[Stored entries]

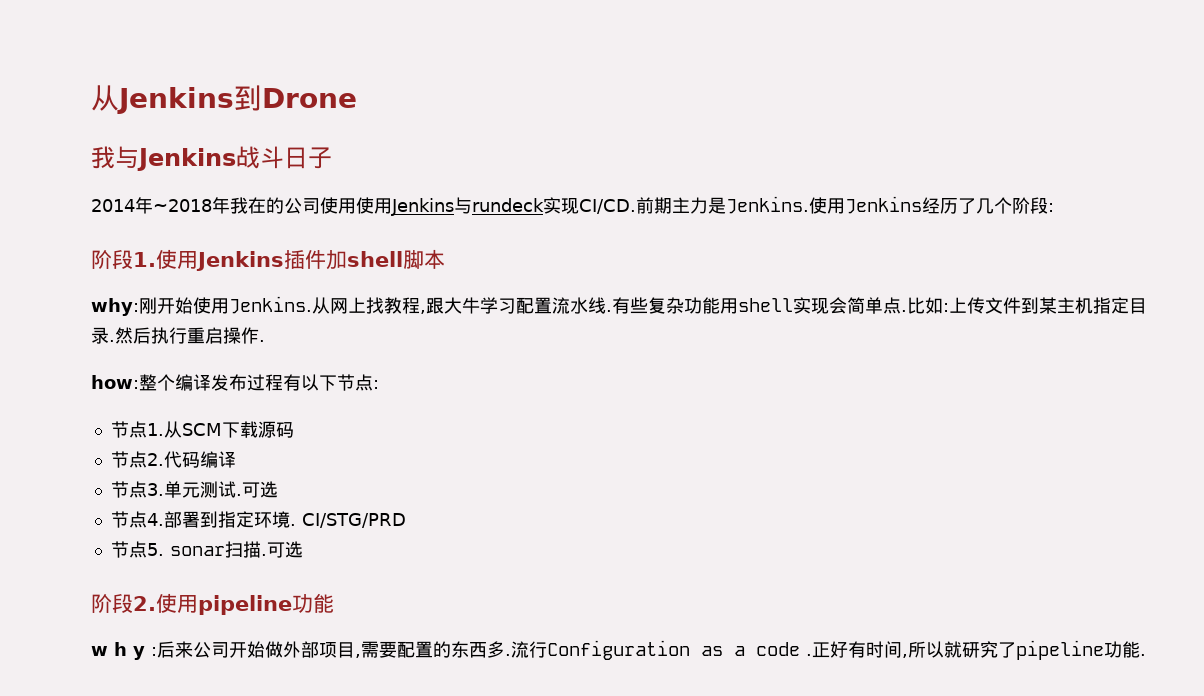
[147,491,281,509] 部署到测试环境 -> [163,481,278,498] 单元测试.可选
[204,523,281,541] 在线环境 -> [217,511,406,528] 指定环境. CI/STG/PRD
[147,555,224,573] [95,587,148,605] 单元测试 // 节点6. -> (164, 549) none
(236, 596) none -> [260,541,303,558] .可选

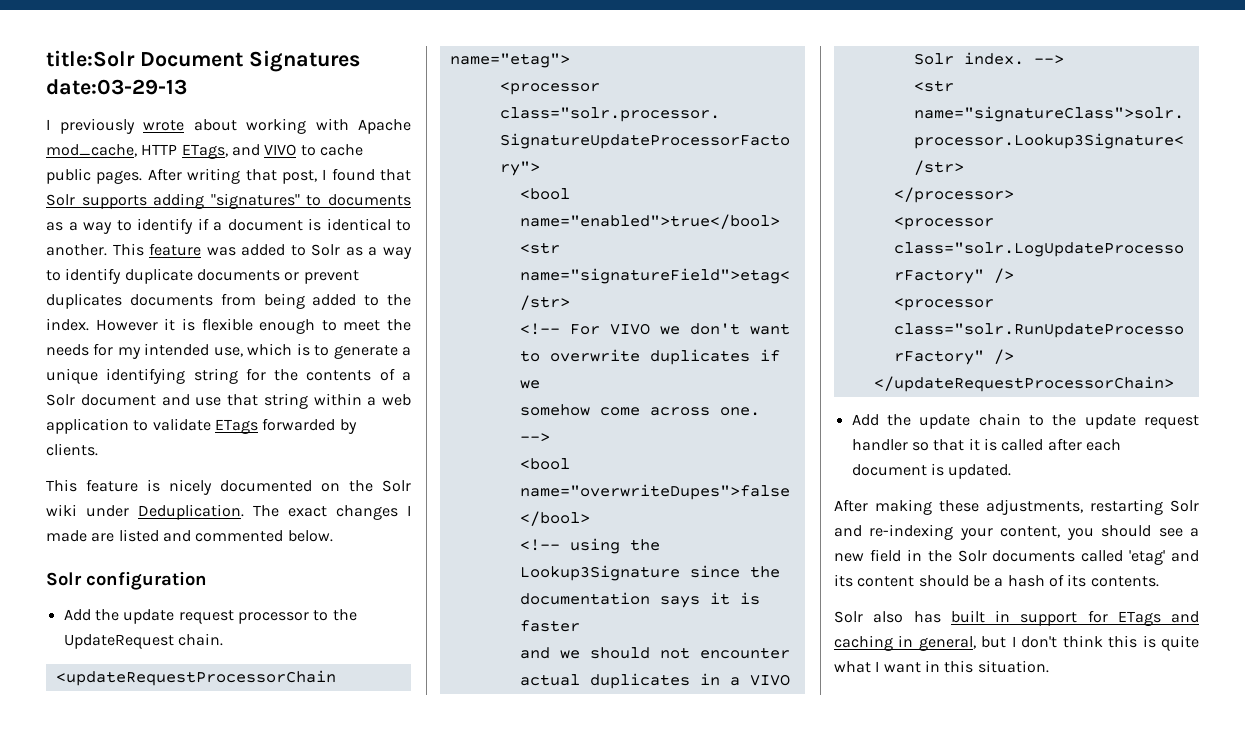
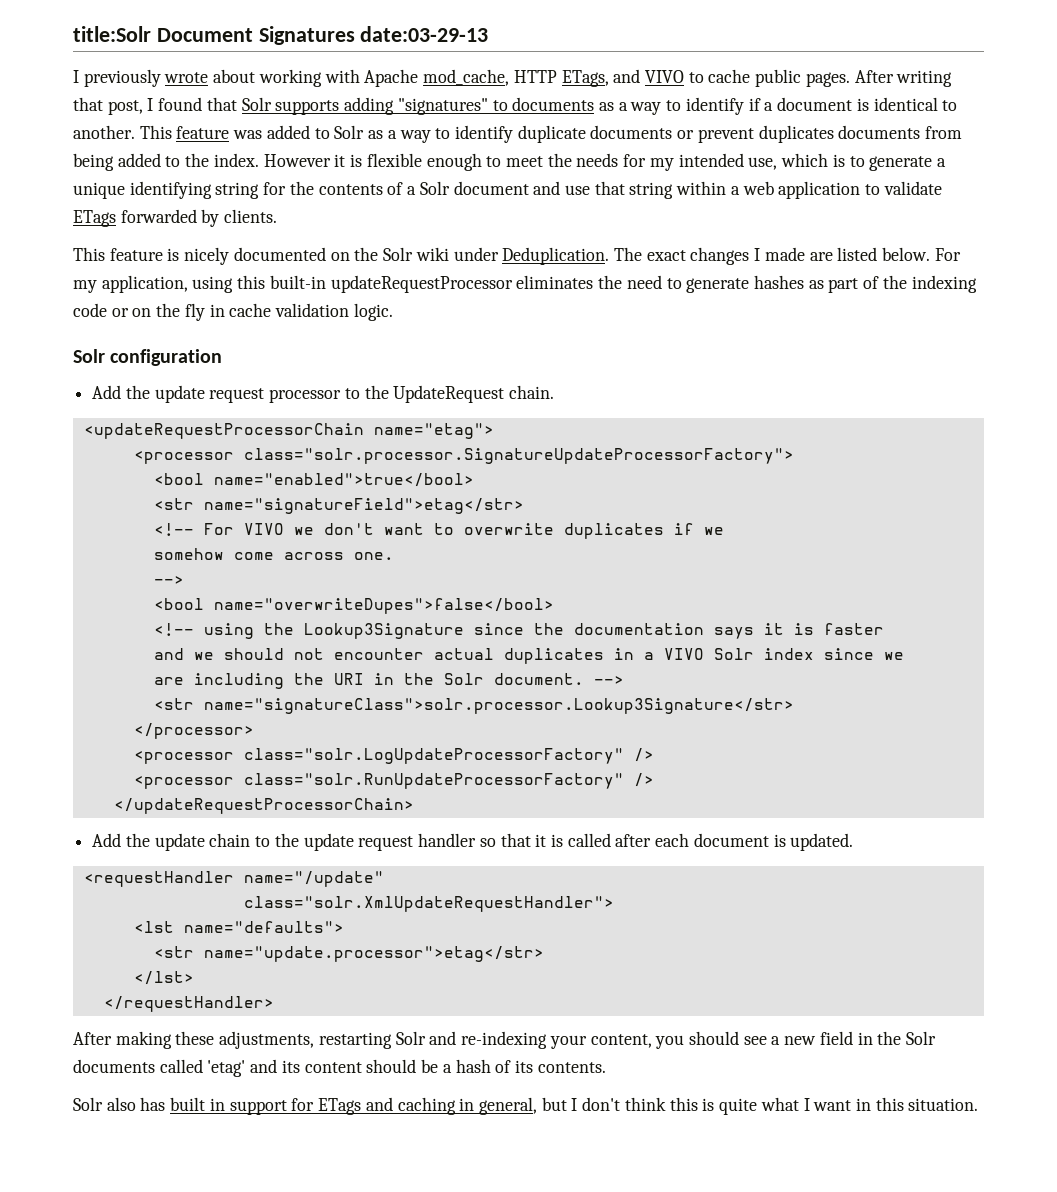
[162,530,284,542] and commented -> (878, 254) none
(333, 536) none -> [934,248,961,261] [73,275,977,293] [73,303,393,321] For my application, using this built-in updateRequestProcessor eliminates the need to generate hashes as part of the indexing code or on the fly in cache validation logic.
[963,52,1024,65] index. -> [763,648,904,660] [153,673,584,689] index since we // are including the URI in the Solr document.
(1012, 471) none -> [83,871,384,887] [243,896,614,912] [133,921,344,933] [153,946,544,962] [133,971,194,985] [103,996,274,1012] // <requestHandler name="/update" // class="solr.XmlUpdateRequestHandler"> // <lst name="defaults"> // <str name="update.processor">etag</str> // </lst> // </requestHandler>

WORK REQUIRED: Please transcribe the lines from the one containing "[963,52,1024,65] index. ->" through the last line of the records. Include both ends and nothing else.

SOLUTION TO THIS TASK:
[963,52,1024,65] index. -> [763,648,904,660] [153,673,584,689] index since we // are including the URI in the Solr document.
(1012, 471) none -> [83,871,384,887] [243,896,614,912] [133,921,344,933] [153,946,544,962] [133,971,194,985] [103,996,274,1012] // <requestHandler name="/update" // class="solr.XmlUpdateRequestHandler"> // <lst name="defaults"> // <str name="update.processor">etag</str> // </lst> // </requestHandler>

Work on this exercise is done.